The group, for instance, could specify its investment in a particular control and then quantify the resulting reduction in risk liability. Logicalis, as part of its managed security services, helps organizations have more "board-relevant conversations" and present more compelling metrics, he said.
The business leadership, on the other hand, must adopt a new perspective on security. Corporate boards need to recognize the importance of cybersecurity, given their responsibility for the financial health of their organizations, he said.
"So, it really has to come from both sides," Temske said of cultural change.

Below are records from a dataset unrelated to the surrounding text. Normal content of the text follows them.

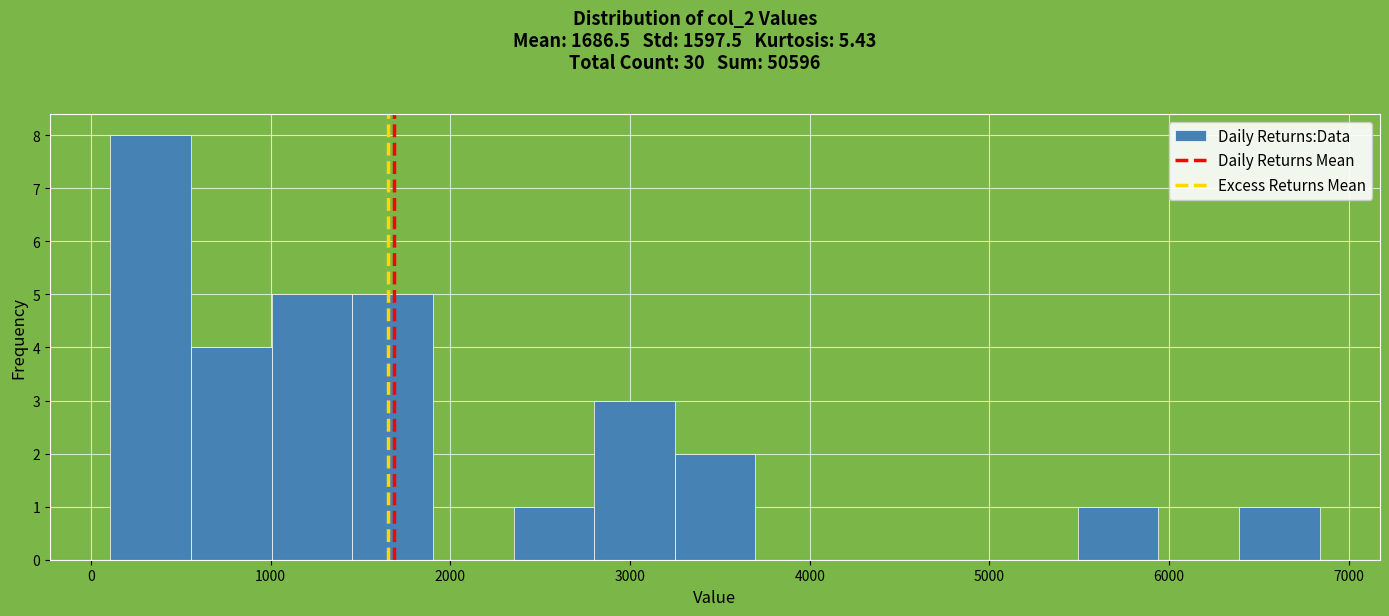

Reading left to right, transcribe this chart: for each bar, give the range it covers on the x-axis and its height. Neither the bar edges nor the heights are printed on the chart, so give them approximately, as read against the axes.

100 to 600: 8
600 to 1000: 4
1000 to 1500: 5
1500 to 1900: 5
1900 to 2400: 0
2400 to 2800: 1
2800 to 3200: 3
3200 to 3700: 2
3700 to 4100: 0
4100 to 4600: 0
4600 to 5000: 0
5000 to 5500: 0
5500 to 5900: 1
5900 to 6400: 0
6400 to 6800: 1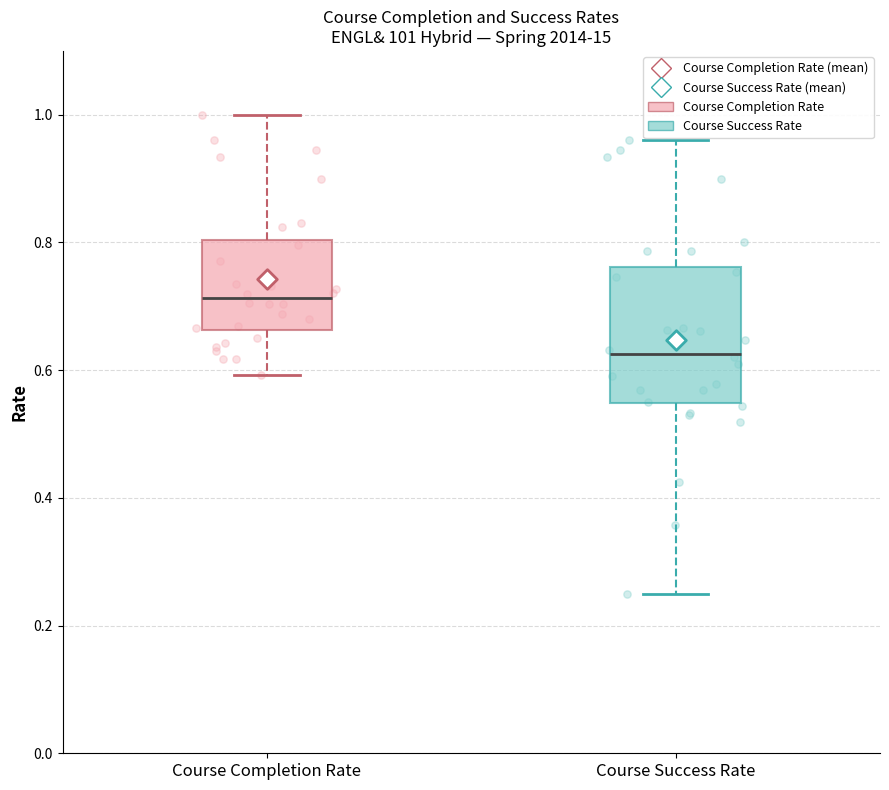

Reading left to right, transcribe this box plot: for each box, give where its median line is, the range the box spans, and where its two whiskers end, as read against the y-axis. The values are not printed on the chart, so give them approximately, as read against the axis.

Course Completion Rate: median 0.72, box 0.66 to 0.80, whiskers 0.60 to 1.00
Course Success Rate: median 0.62, box 0.54 to 0.76, whiskers 0.26 to 0.96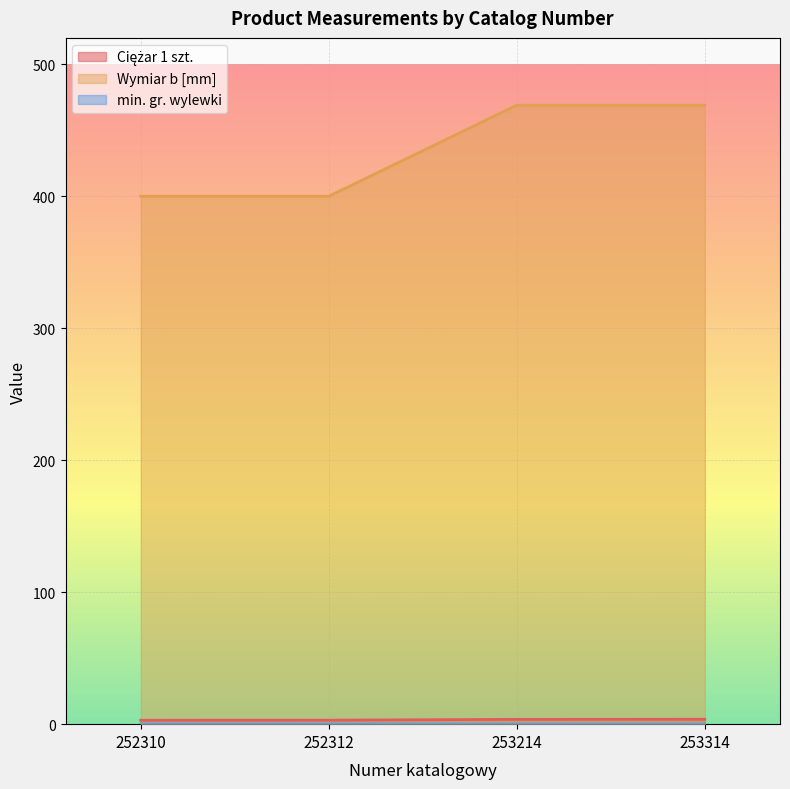

How many data points does each series have?

4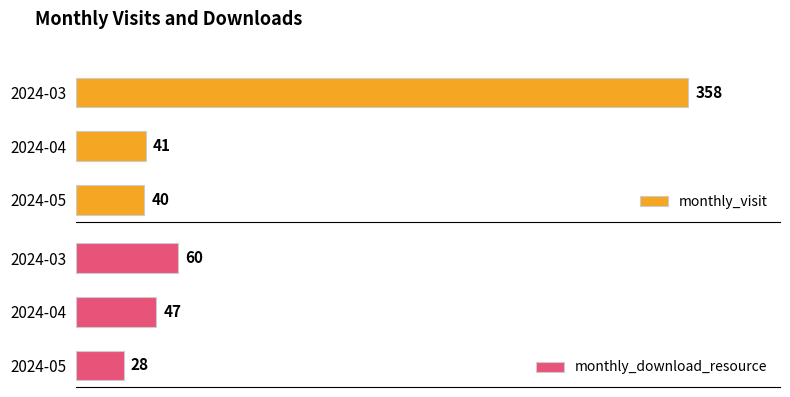

Where is monthly_download_resource nearest to the value 44?

2024-04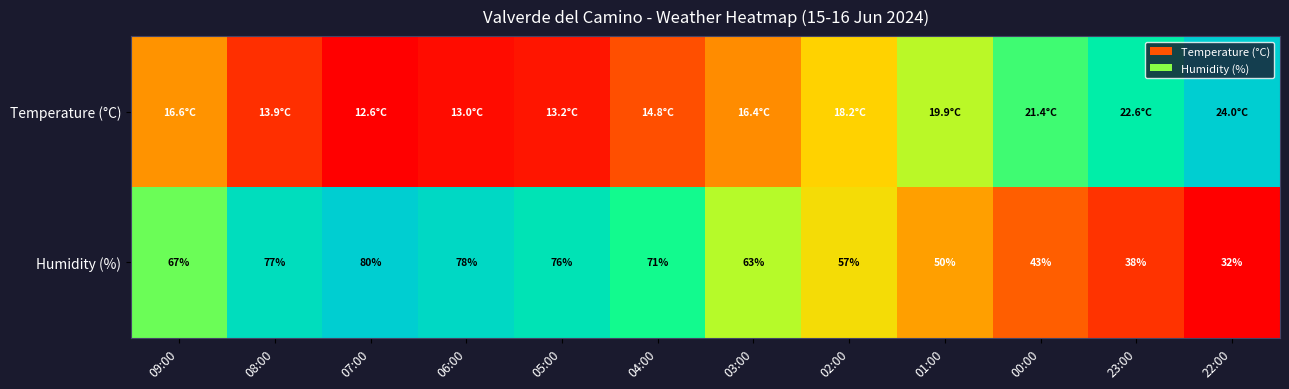

How many data points in Humidity (%) are less than 67?

6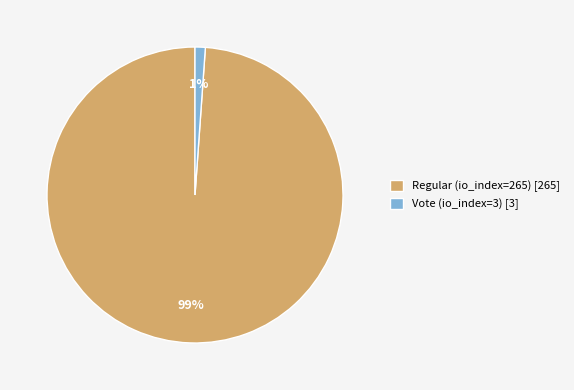

Rank the categories by value from lowest to highest.

Vote (io_index=3), Regular (io_index=265)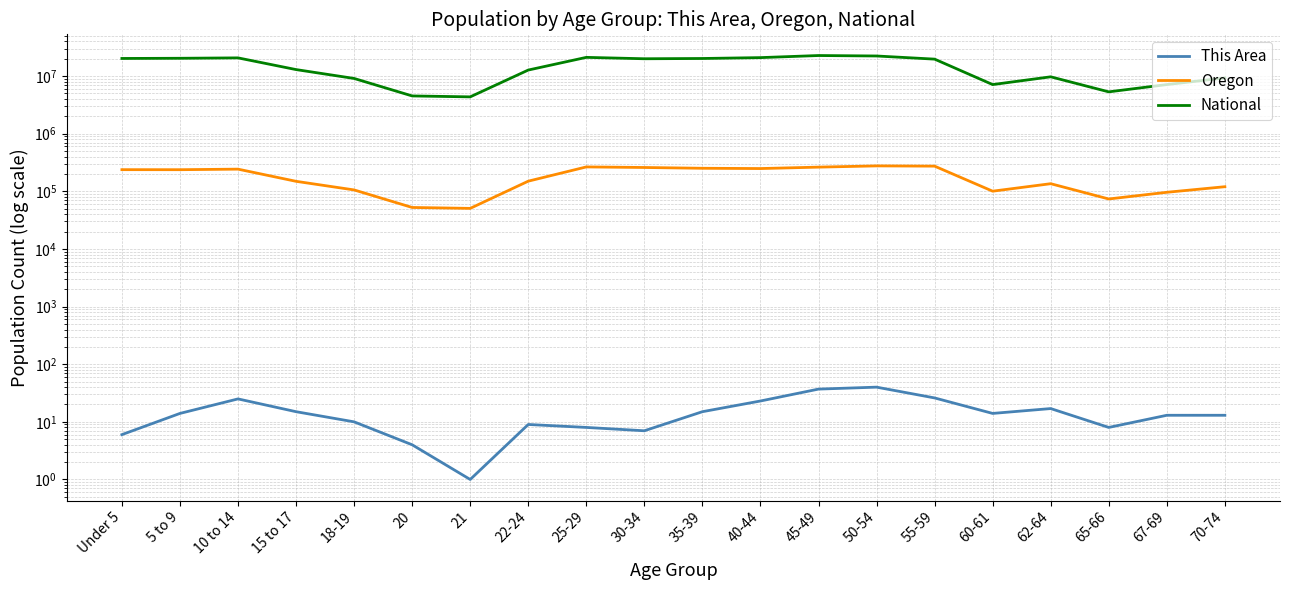

In National, how many points are lower than both neighbors (excluding endpoints)?

4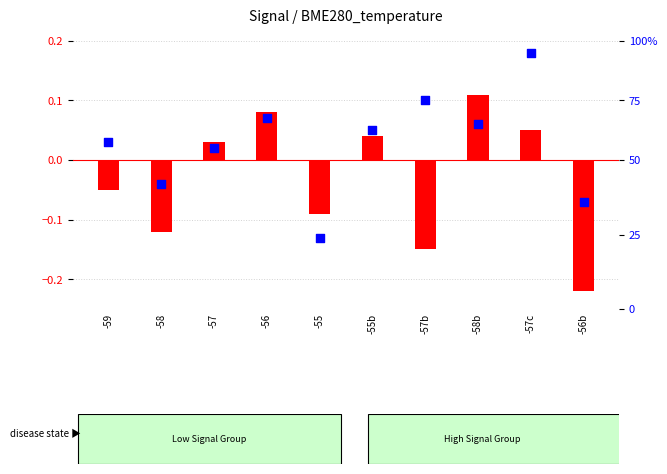

What are all the series names shown in the legend?

transformed count, percentile rank within the sample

TR KaneCybersecurity principal, PwC
Enterprises pursing business-driven security are creating structures to institutionalize the approach. Kane said many trailblazing organizations have created formal governance committees to guide their digital transformation projects. Those committees include the organization's cybersecurity team, compliance team, risk team and business operations leaders, he said.
Other relevant functional groups may also participate. For example, a digital transformation project focused on cloud-based human capital management software would include an HR representative.
The governance committees tend to meet every two weeks or monthly, Kane added, noting the frequency underscores the importance of those groups.
Enterprises that embed cybersecurity early in the project lifecycle are seeing cost and efficiency improvements.
"They are actually getting cost savings by doing it the right way, with security integrated upfront versus hitting the breaks midstream or after the fact," Kane said. "They are not having to deal with rework, redesign or having to scrap a project altogether."
While security has been viewed as a barrier to progress, "we are now seeing it actually creating some efficiencies," Kane added.
Temske also noted security's potential to boost efficiency.
"The biggest difference we see is ... reducing the amount of effort spent post-deployment retroactively fixing security bugs," he said.
Temske suggested security frameworks, such as the ISO 27000 series, can help organizations work toward closing the security-business gap and obtaining the resulting benefits. When a board decides to adopt such a framework, organizations avoid much of the debate around cybersecurity actions.
"I have seen [frameworks] to be a very effective tool to bring those two sides together," Temske said.
Communication is key
Communication between the security and business sides of the house is important, but so too is a broader discussion that extends throughout an enterprise. Getting everyone involved in security improves the odds of deflecting cyberattacks.
"People continue to be the weakest link," said Mike Sprunger, senior manager of cloud and network security at Insight, an IT solution provider in Tempe, Ariz. "The technology is getting better with AI, ... but people continue to be the avenue [attackers use] to get into an environment and get into the data."
Against that backdrop, corporate leadership must set a tone that supports an open dialog on security. Talking to employees about how to identify suspicious email and encouraging them to report anomalous activity would go a long way toward combating such threats as credential harvesting, Sprunger said.
"People have to understand their responsibility to say something if they see something," he said.
And when discussing security, associating specific security measures with business results is as critical for users as it is for board members. Instead of telling employees to use longer passwords because they're harder to crack, tell them how the business could be affected if passwords are compromised, Temske recommended. Linking a security policy with something that's meaningful to the business encourages greater compliance.
"Communication is the key part," Temske said of security.